I think how I battled my own mother as a child, and felt safe to do so because I knew without doubt that she loved me unconditionally and would never leave me. I think how even in battling my mother I wanted no one but her, the one person with whom I possessed absolute security. I am pierced by the realization that Maia has no one like this. I decide then, her bite still smarting on my belly, that I want to be this person for her.
Throughout the fall and winter of my pregnancy I wake in the darkness of early morning to work on my novel. Richard lights a fire in the woodstove of our yellow A-frame cottage, and light seeps gradually across the lake as I work. When Maia wakes, Richard goes to her, changes her diaper and dresses her, and she thumps down the stairs with him, calling out: “Mama!” My due date is my novel completion deadline. I write with greater focus and urgency than ever in my life, and I finish my draft.
One week before Maia’s second birthday, Richard’s arms around me and midwives cross-legged at my feet, I give birth to Aphra. We bring her home to the lake. Maia’s expression is intent, her body moving with single-minded purpose toward the baby I am holding.
Maia opens her arms and claims her.
11 replies on “Prophecy”
Oh, this is so beautiful and honest. Thank you for writing it.
For what it’s worth, I only began writing seriously for publication after my first child was born. I now have two children, four published novels, and a fifth in progress.
I know the story, I was able to watch some of the story, but reading your account of the story was something else all together. That was enthralling.
Heidi, you are doing what you were meant to do. I can’t wait to read more!
Heidi, this made me cry. It’s beautiful every time.
Fantastic capturing of the ambivalence so many of us women have felt at this junction of caring for self v. others.I was also rooting hard for Maia to find the right home for herself, a girl who, in her time, may yet face choices like these too.
Great to read this account. Thank you.
Sarah
Even though I know this story so well and lived so much of it,I can barely find the words to express how reading it affected me.

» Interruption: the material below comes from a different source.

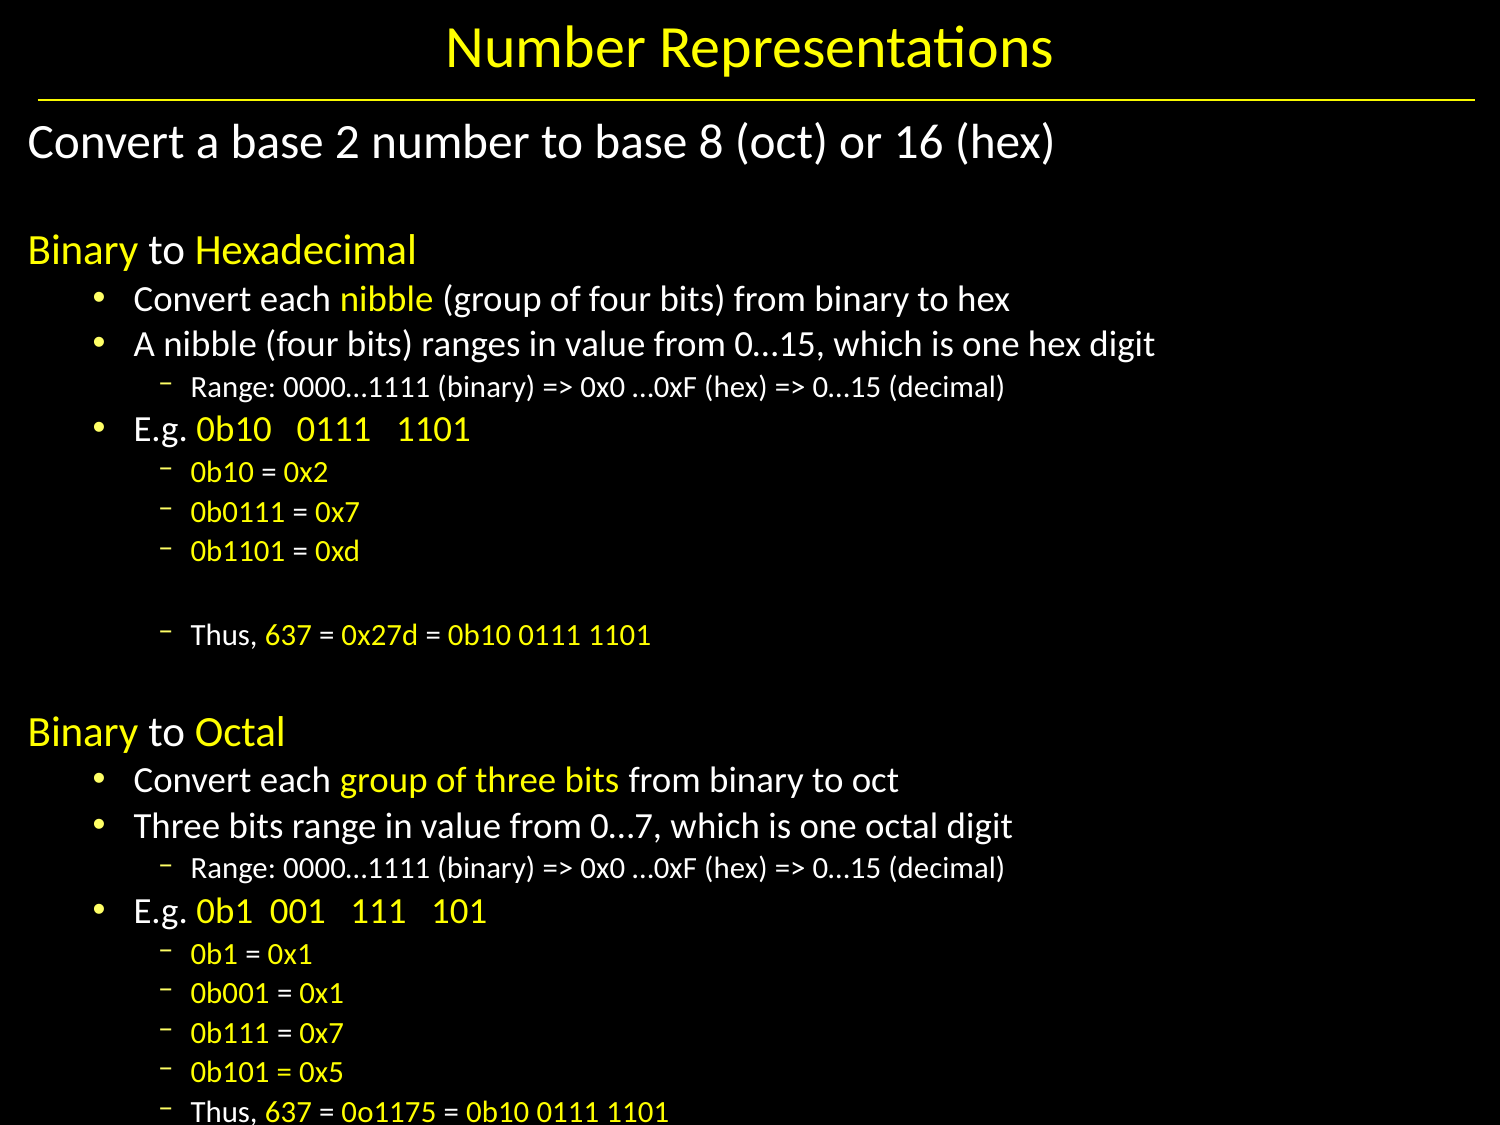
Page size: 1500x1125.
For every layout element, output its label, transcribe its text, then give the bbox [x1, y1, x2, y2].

list Convert a base 2 number to base 8 (oct) or 16 (hex) Binary to Hexadecimal Convert each nibble (group of four bits) from binary to hex A nibble (four bits) ranges in value from 0…15, which is one hex digit Range: 0000…1111 (binary) => 0x0 …0xF (hex) => 0…15 (decimal) E.g. 0b10 0111 1101 0b10 = 0x2 0b0111 = 0x7 0b1101 = 0xd Thus, 637 = 0x27d = 0b10 0111 1101 Binary to Octal Convert each group of three bits from binary to oct Three bits range in value from 0…7, which is one octal digit Range: 0000…1111 (binary) => 0x0 …0xF (hex) => 0…15 (decimal) E.g. 0b1 001 111 101 0b1 = 0x1 0b001 = 0x1 0b111 = 0x7 0b101 = 0x5 Thus, 637 = 0o1175 = 0b10 0111 1101 [12, 112, 1500, 1125]
title Number Representations [37, 0, 1463, 88]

It was a totally physical, spiritual and extremely emotional experience. I know it will touch deeply, all who read it.
This is such a beautiful and incredible story. Wish I could have included it in my book, Between Interruptions. So glad you read it – and honoured for the mention here in your story. I’m going to post a portion of this story on my blog at The Momoir Project and lead people back here to read the rest. Would love to hear about your novel!
Beautifully written, Heidi. Extremely moving.
Thank you, Heidi, for writing this story! You moved me beyond words! I relate – to Maia! If only all motherless children were blessed with such a gift! Well, I can’t wait to read Maia’s story someday, all about her Mom & Dad, and her twin sister!!
I didn’t breathe till the last sentence (and I hadn’t even realized I was holding my breath through the whole piece). What a tale – and perfectly written. This was gift to jump into.
Love love love this! Beautiful and honest story.
I read this a few days ago and it has stayed with me all week. Thanks, Heidi. I can’t wait for your novel.